Elysium
As a huge fan of what I’d refer to as “near-future soft sci-fi and/or horror*,” I was really looking forward to seeing Elysium. Give me some dystopian future where people are fighting THE MAN and I’m a pretty happy camper. So I was wildly disappointed when this film ended up being a weird ham-handed mash-up of better-than-you-might-suspect In Time and pretty appropriately critically-acclaimed WALL-E.
A hundred or so years from now, the earth is essentially a big trash bin and all of its wealthy residents live on a stunningly gorgeous paradise of a space station called “Elysium.” How big the space station is and how many people it can accommodate we never learn. (I kinda wanted to know as this is movie unsubtly tackles the issue of immigration.) Max, an unlucky Earth-dweller, sustains a lethal dose of radiation at his crap job and tries to hitch an illegal ride to Elysium so he can get access to a Medi-Pod, a miraculous device that instantly cures you of any ailment (up to and including having your face shot off by a hand grenade).

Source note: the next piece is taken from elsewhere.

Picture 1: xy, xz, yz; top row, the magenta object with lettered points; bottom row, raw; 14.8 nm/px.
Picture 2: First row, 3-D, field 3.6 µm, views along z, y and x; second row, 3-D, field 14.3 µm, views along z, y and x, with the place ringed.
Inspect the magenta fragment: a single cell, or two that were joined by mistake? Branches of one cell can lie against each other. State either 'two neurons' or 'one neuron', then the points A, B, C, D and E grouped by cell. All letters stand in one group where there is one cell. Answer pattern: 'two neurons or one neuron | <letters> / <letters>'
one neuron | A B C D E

This journey basically turns into an hour-long fight scene between Max, various robots and a largely unintelligible Sharlto Copley playing what I can only imagine was supposed to be a mentally-challenged, psychotic mercenary.
The movie suffers from what I call “Avatar Syndrome.” That is, it took an infinitely interesting premise (how issues of class division and immigration could play out on a large scale in an era of devastation and technology beyond our wildest dreams…with the amazing sci-fi backdrop of Elysium and Earth) and instead of building on that premise it reverted to what was essentially a formulaic war film.

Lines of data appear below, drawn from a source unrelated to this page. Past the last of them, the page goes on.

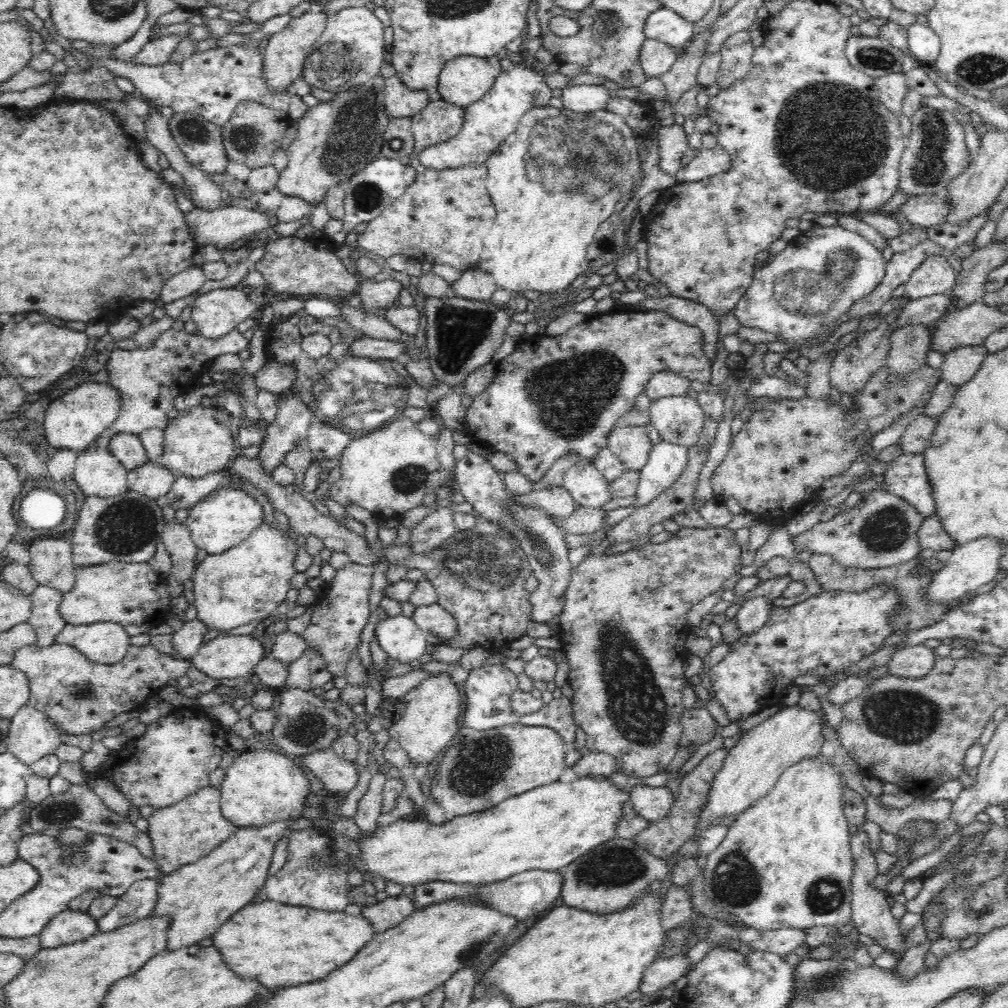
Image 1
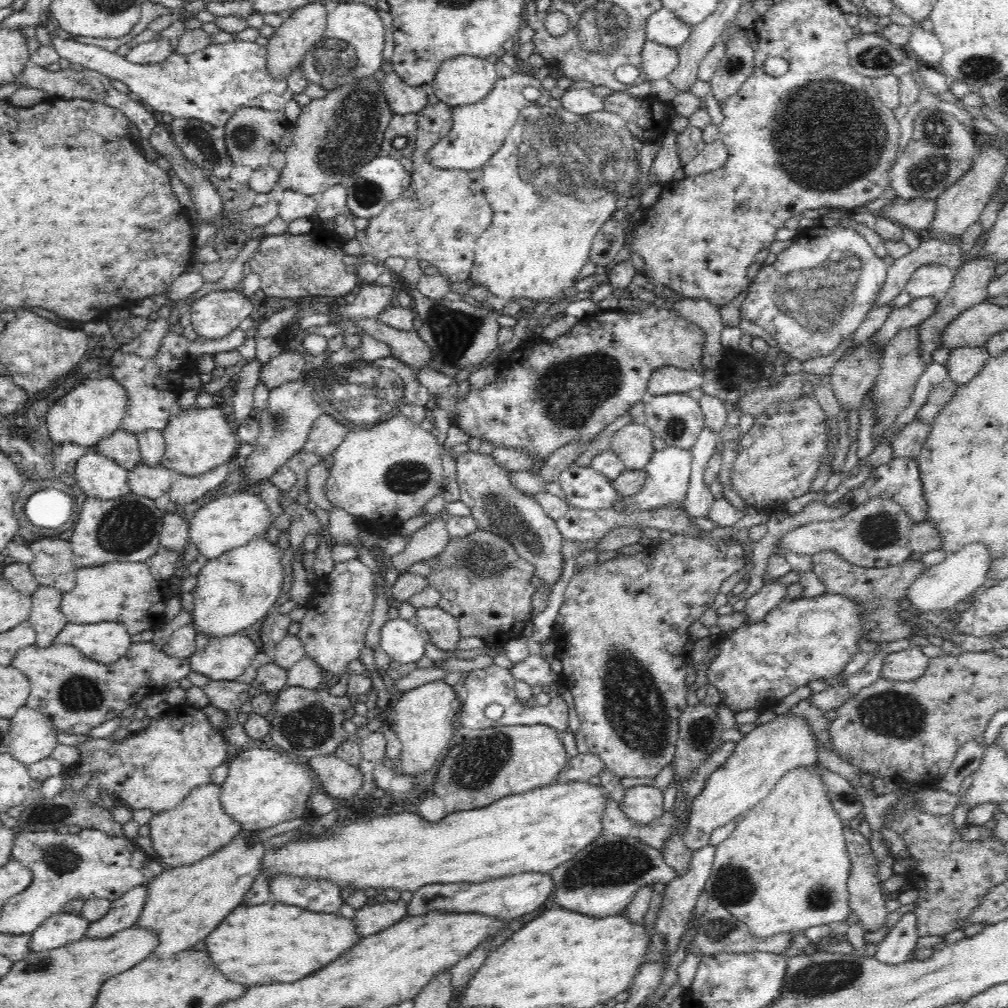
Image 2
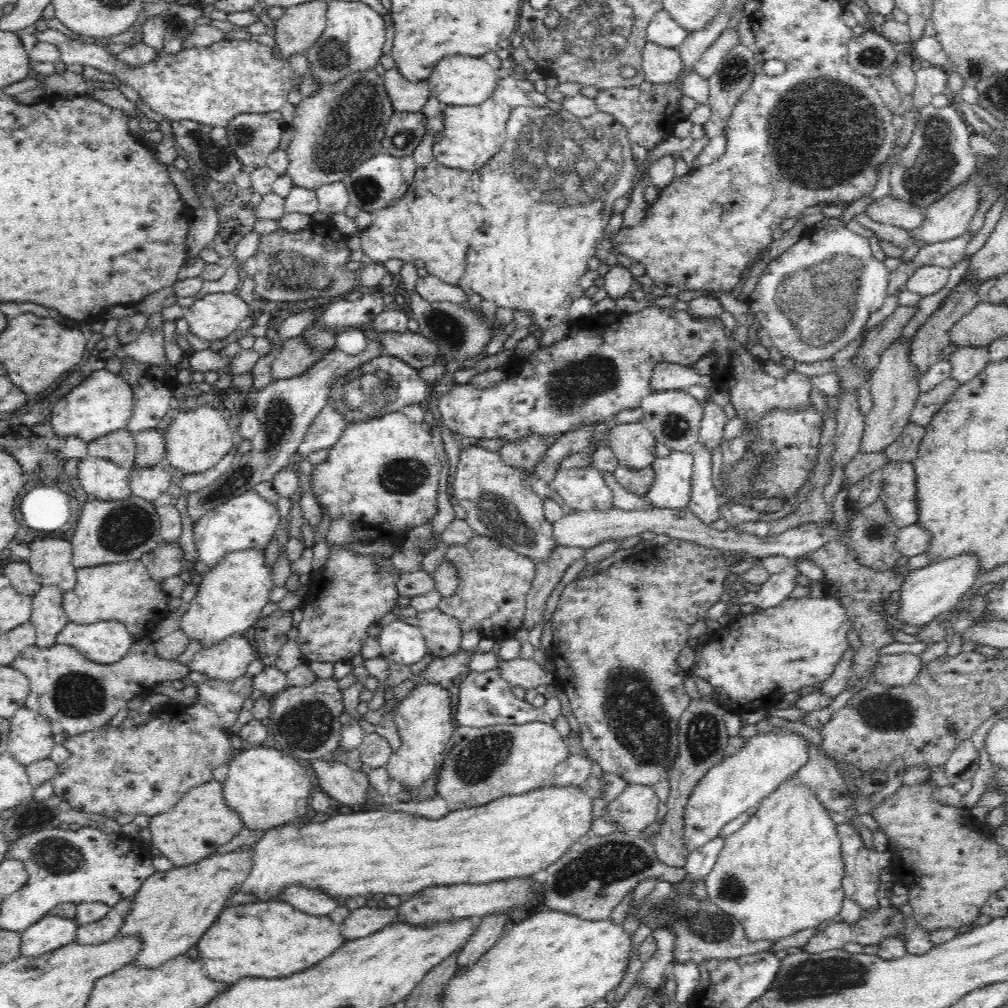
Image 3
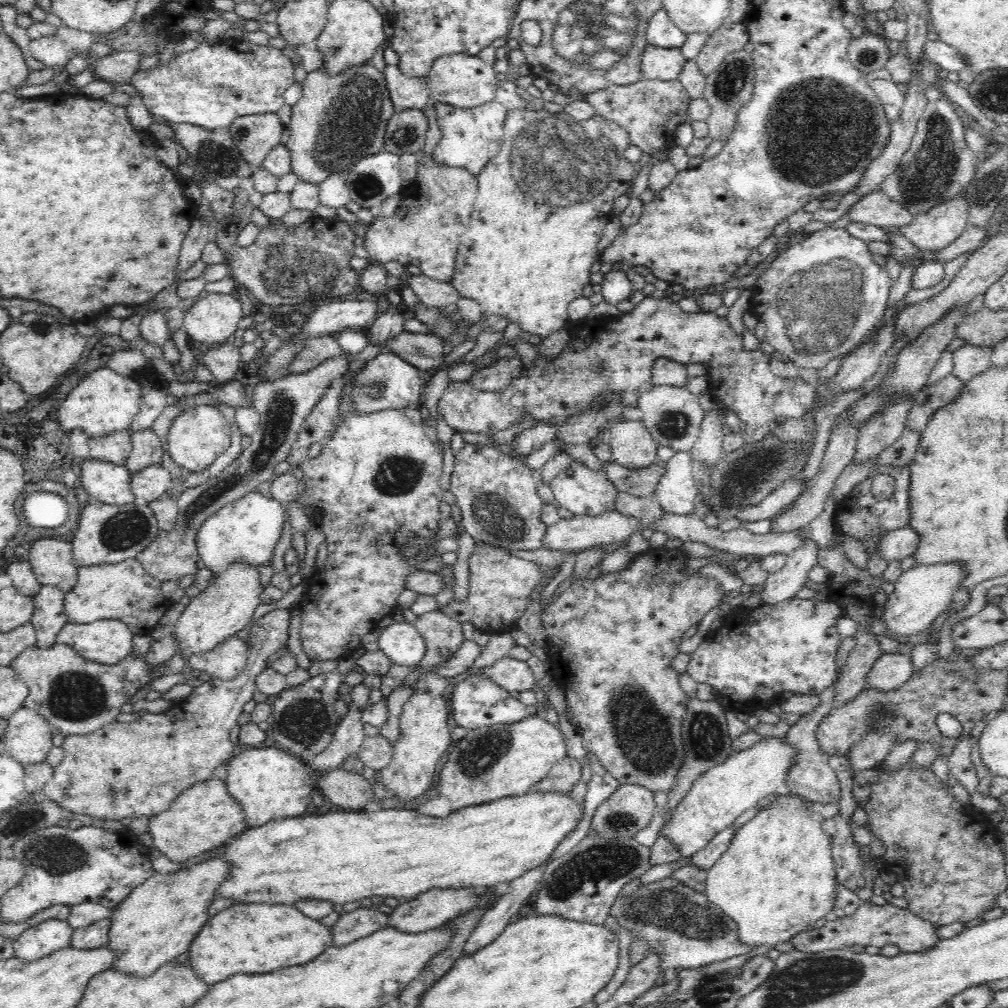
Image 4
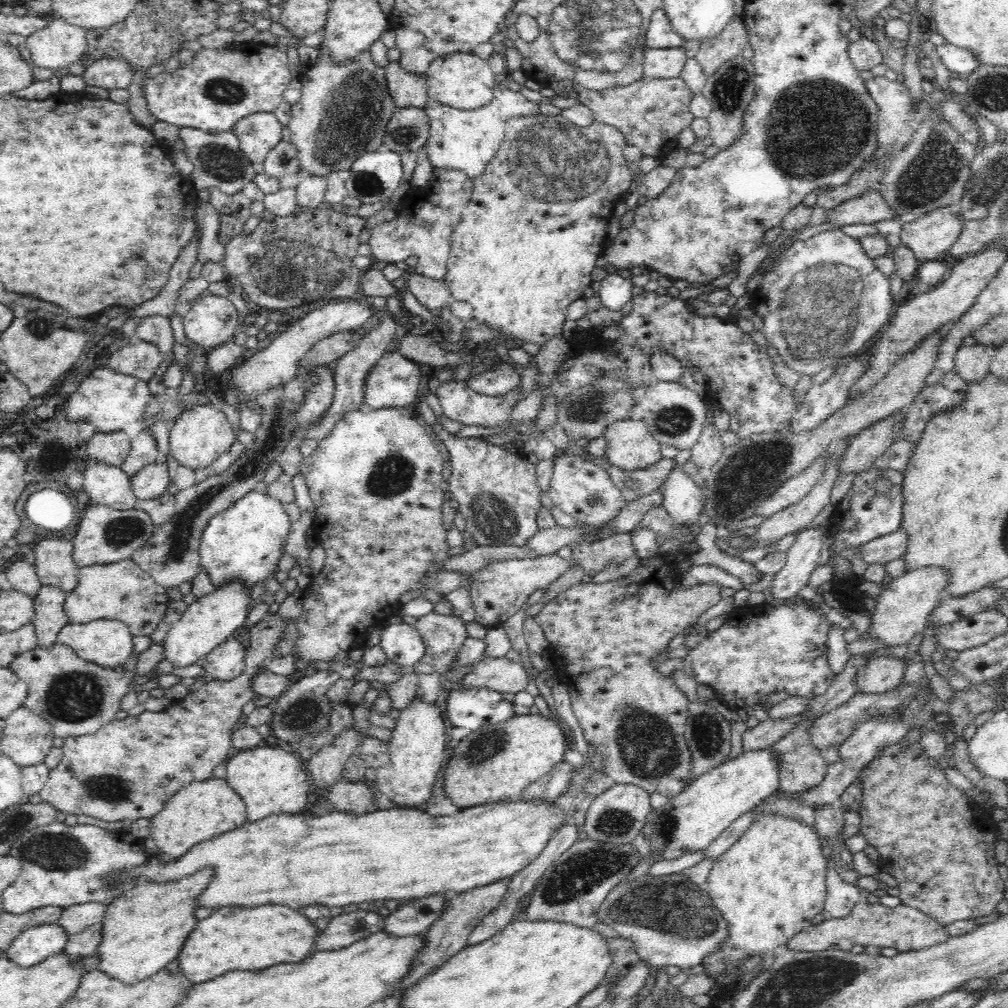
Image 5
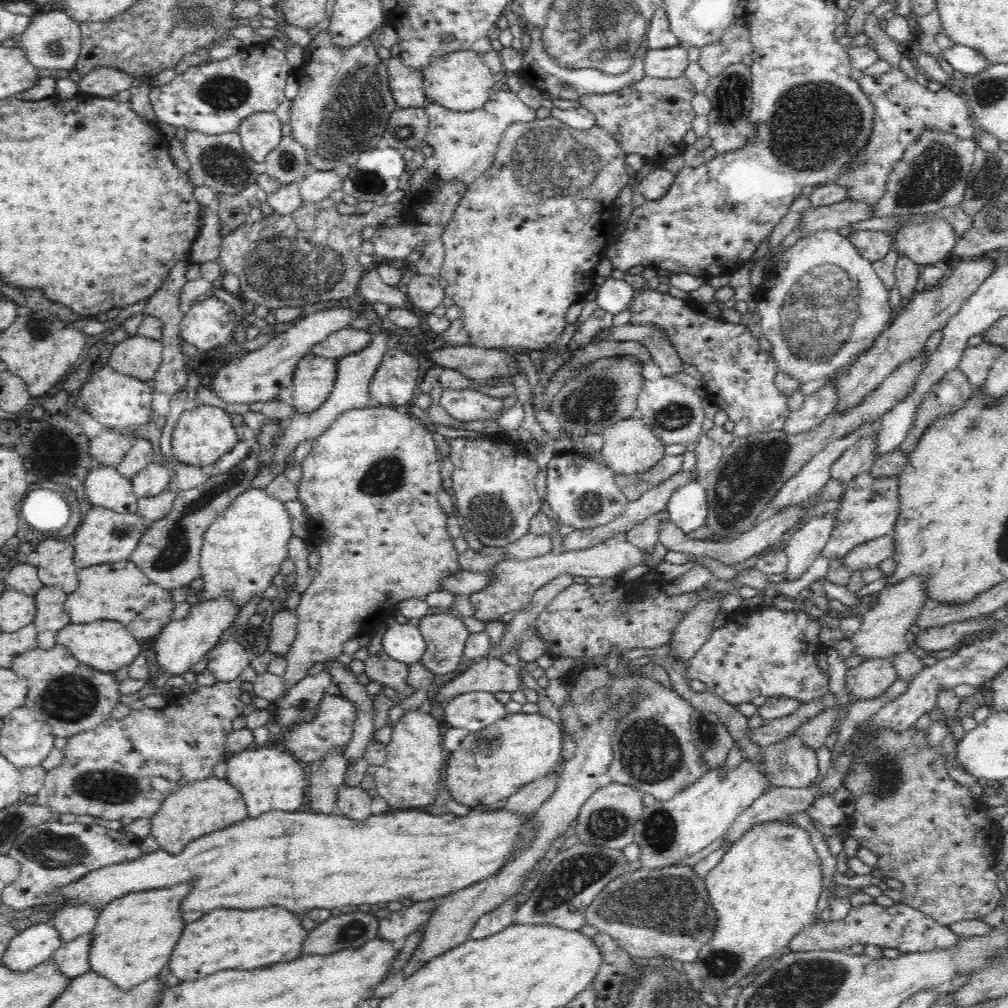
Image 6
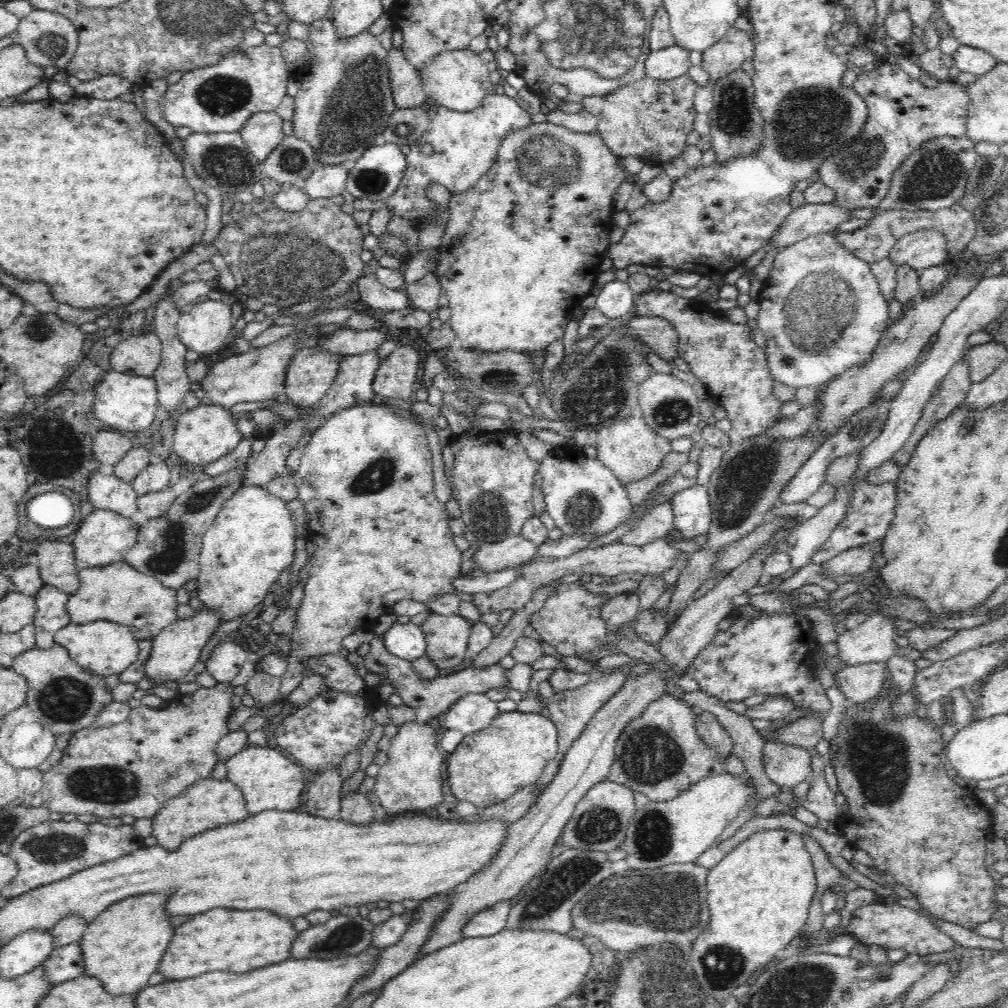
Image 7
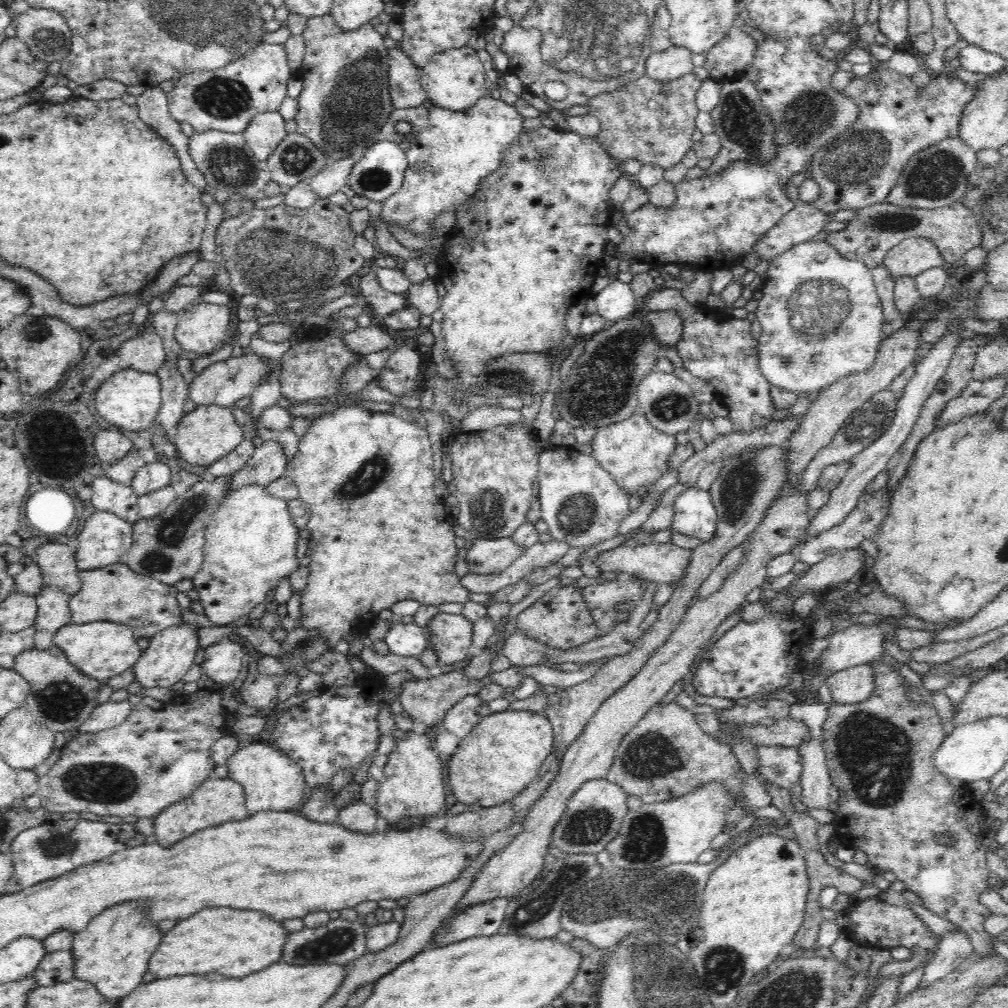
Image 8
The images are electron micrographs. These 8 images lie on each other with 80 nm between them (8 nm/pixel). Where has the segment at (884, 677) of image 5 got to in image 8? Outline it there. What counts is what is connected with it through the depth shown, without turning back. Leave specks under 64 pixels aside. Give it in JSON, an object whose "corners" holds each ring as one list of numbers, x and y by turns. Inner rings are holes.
{"corners":[[869,664,832,673,826,680,833,704,854,705,866,700,875,689,875,672]]}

I wanted to know why–with such amazing ubiquitous and readily available technology–Earth came to be such a hellscape. Were the residents of Elysium that sociopathic? Did they not think they’d eventually need to save Earth (if only to mine its resources)? I mean, Earth was such a shithole, I’m honestly surprised everyone didn’t commit suicide en masse. And nobody–on Earth or on Elysium– seemed to be making any effort class up the joint, which seemed extraordinarily unrealistic to me. I really wanted more insight into what was driving everybody, what was driving the sociopathy of Elysium and the apathy of Earth. Instead I got interminable fight scenes. How disappointing.
*See: “The Hunger Games,” “In Time,” “Daybreakers,” “Priest,” etc.
UPDATE QUESTION: What was up with Jodie Foster? Was she attempting to do some sort of accent or was she having a very long, drawn-out stroke?